Als de vader van de door het leger weggehaalde dochter klaagt dat ‘God haar van hen weggenomen heeft’ reageert de moeder kordaat dat het niet god was, maar mensen. Mensen die ze gestraft wil zien. Gefluit en applaus over heel de zaal. Met de koning is ook het fatalisme dat alles door God bepaald wordt uit de geest van veel Nepalezen verdwenen. De staande ovatie op het einde van de film, als de hoofdrolspelers één voor één naar voor worden geroepen, zegt evenveel over de film als over het niveau waarop men de betutteling, mishandeling en het onrecht beu is.

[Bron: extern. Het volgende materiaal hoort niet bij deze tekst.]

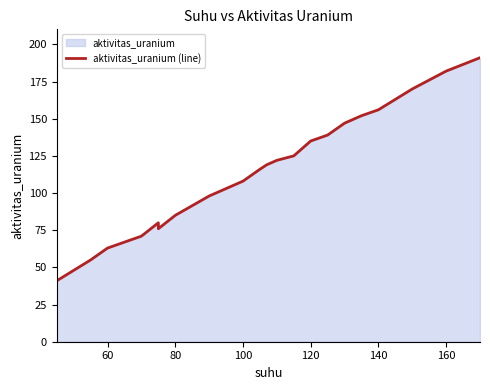

Reading left to right, transcribe all the data shown in this chart.

41	48	55	63	71	80	76	85	98	103	108	116	119	122	125	135	139	147	152	156	170	182	191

Hoewel het verhaal van de film meer over oorlog en onrecht als over de positie van vrouwen in de maatschappij gaat, kan het geheel niet losgekoppeld worden van het feit dat er een vrouwelijke revolutie plaats vindt. Ongeacht hun gewelddadige methodes en motieven moeten de Maoïsten een deel van het krediet krijgen. Pas nadat de ze 40% van hun leger uit vrouwen lieten bestaan begon ook het Nepalese leger met vrouwelijke rekruten. Hetzelfde gebeurt nu in het parlement, waar de Maoïsten een nooit geziene hoeveelheid vrouwen geïntroduceerd hebben. In de periode waarin ze mee in de regering zaten hadden ze de eerste vrouwelijke minister. Maar de vrouwelijke revolutie is niet enkel aan de Maoïsten te danken.

In de betogingen van april 2006 liepen opvallende veel vrouwen mee, zoals in de film duidelijk werd vaak ook als aanvoerders. Op het IT bedrijf waar ik een tijdje heb gewerkt was er een vrouwelijke manager met een heel team mannen onder haar, iets wat zelfs 10 jaar geleden onmogelijk was. Het blijven uitzonderingen, maar het eeuwenoude rolpatroon wordt zowel in Kathmandu als op het platteland steeds vaker doorbroken.

Weduwes die levend op de brandstapel worden gegooid behoren tot het verleden. Het aantal vrouwen dat het water moet opdrinken waarmee ze ‘s ochtends de voeten van hun man wassen slinkt. In groep zijn ze in staat om met bamboestokken maoïsten uit hun dorp te verjagen. De weg naar gelijke rechten voor vrouwen of gerechtigheid in het algemeen is nog erg lang, maar de eerste stappen zijn gezet.